THINK of the people of Britain Mr Johnson.That is the plea from The Evening Star today on behalf of NHS trusts everywhere after yet more crippling debt figures were revealed.

THINK of the people of Britain Mr Johnson.

That is the plea from The Evening Star today on behalf of NHS trusts everywhere after yet more crippling debt figures were revealed.

It has been revealed that Ipswich Hospital is paying back a £23.4million loan to the government issued earlier this year - part of a massive £777.9m loan to trusts across the UK - that with interest will add more than £30m of repayments to its already multi-million pound debts.

It follows an announcement from the government last week that it will underspend in the NHS by a record £1.8billion this financial year.

Today the Star demands to know why hospitals like Ipswich, which are being forced to cut jobs and beds because of debts, are still having to struggle to repay the loans when the government's kitty is overflowing.

The loans had to be taken out to keep the hospital running while measures were put in place to pay off the £17.3m debts.

Today, Ipswich Hospital's chief executive Andrew Reed said: “We applied for and received a £23.4m loan in March.

“The loan is costing us £1m a year which we have to pay back as well, and we have a plan to pay it back over seven years.

“Away from this loan, we are making a surplus each month with our income and expenditure and we expect to be free of our historic £17.3m debt by 2009.

“The surplus we are making will then allow us to pay off the loan.

“We will not need another loan in March next year because we are now making a surplus.”

Finance papers due to be presented to hospital directors today show it has made £2.3m surplus to date this financial year to pay off part of the £17.3m.

It was planning to make £10m by April, but in September revised the figure to £5m.

Ipswich Hospital is one of 56 trusts to get an NHS loan this year.

The biggest borrower was the North Bristol NHS Trust which was loaned £52m. West Suffolk Hospital in Bury St Edmunds borrowed £2m.

Last week the Star and the hospital's patient and public involvement forum, an independent body set up to monitor the hospital, called to the government in a bid to free Suffolk's health services from its cash-crisis.

We asked for the underspent money to be injected into the county's ailing health services - with Suffolk Primary Care Trust owing nearly £36m alongside Ipswich's Hospital's problems.

The Department of Health did not return the Star's request for a comment.

Last week, NHS chief executive David Nicholson said the £1.8b was out in the communities with primary care trusts and it was up to them to decide how to use it.

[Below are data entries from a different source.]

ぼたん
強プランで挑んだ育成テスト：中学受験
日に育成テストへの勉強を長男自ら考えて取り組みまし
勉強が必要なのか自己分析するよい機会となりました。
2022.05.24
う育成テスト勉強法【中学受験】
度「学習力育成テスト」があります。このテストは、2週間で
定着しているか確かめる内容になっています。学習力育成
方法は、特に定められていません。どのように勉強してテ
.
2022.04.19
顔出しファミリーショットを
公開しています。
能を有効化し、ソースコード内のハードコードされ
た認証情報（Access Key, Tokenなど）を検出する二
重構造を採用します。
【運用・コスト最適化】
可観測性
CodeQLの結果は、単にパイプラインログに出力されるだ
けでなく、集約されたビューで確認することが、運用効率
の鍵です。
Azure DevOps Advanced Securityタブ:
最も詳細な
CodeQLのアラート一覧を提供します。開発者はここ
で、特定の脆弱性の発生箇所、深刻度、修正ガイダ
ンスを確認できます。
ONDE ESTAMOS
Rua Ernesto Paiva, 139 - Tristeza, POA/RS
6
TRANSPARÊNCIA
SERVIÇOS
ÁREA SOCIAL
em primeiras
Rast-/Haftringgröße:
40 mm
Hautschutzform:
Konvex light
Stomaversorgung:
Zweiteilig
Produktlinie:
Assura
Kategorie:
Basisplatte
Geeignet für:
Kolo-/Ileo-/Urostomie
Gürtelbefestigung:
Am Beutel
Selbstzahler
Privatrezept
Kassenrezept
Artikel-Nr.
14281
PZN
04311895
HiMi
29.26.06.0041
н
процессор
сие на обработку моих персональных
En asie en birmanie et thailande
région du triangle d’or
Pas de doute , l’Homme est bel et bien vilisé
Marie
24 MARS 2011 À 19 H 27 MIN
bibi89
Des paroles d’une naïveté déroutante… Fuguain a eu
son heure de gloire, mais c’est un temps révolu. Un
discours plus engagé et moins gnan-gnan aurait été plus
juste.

N Should the £1.8billion national NHS underspend be used to help troubled hospitals like Ipswich? Write to Your Letters, Evening Star, 30 Lower Brook Street, Ipswich, IP4 1AN, or e-mail eveningstarletters@eveningstar.co.uk

CHRIS MOLE panel

IPSWICH MP Chris Mole said it was not simple for the Department of Health to use its surplus to write off debts.

He said: "That includes money that will have been saved by trusts around the country, possibly for specific projects, and could not just be transferred to trusts who are dealing with debts.

"I am very encouraged to hear that the management are now running a surplus on a day-to-day basis which is a great improvement.

"There has to be some financial discipline in how public money is spent and it seems as if the management have not got to grips with the problem.

"But if they have any issues they would like to discuss with Alan Johnson or any other health minister I should be delighted to set up a meeting."

IPSWICH Hospital has been rocked by the cuts installed to help claw back what once stood at a £24.1million debt.

More than a year of discontent has reigned among some staff as they were told of job, bed and service cuts.

In May the Star revealed how a reshuffle of medical secretaries left the hospital with a backlog of correspondence, patients' notes going missing, staff being downgraded and low staff morale.

Ninety-five of the 134 medical secretaries were given new roles as secretaries, two people asked for voluntary redundancy, four resigned and two people took other posts.

In December last year 16 specialist nurse jobs were lost, but the nurses were kept on elsewhere in the hospital.

It had been announced that more than 30 nurses were to be axed but, following the Star's Save our Angels campaign, no one was made redundant.

In September last year hospital bosses approved plans to axe 71 beds, 357 jobs and four operating theatres to help balance the debt.

Many of the beds closing are based in the northern end of the hospital, which is the oldest part of the building.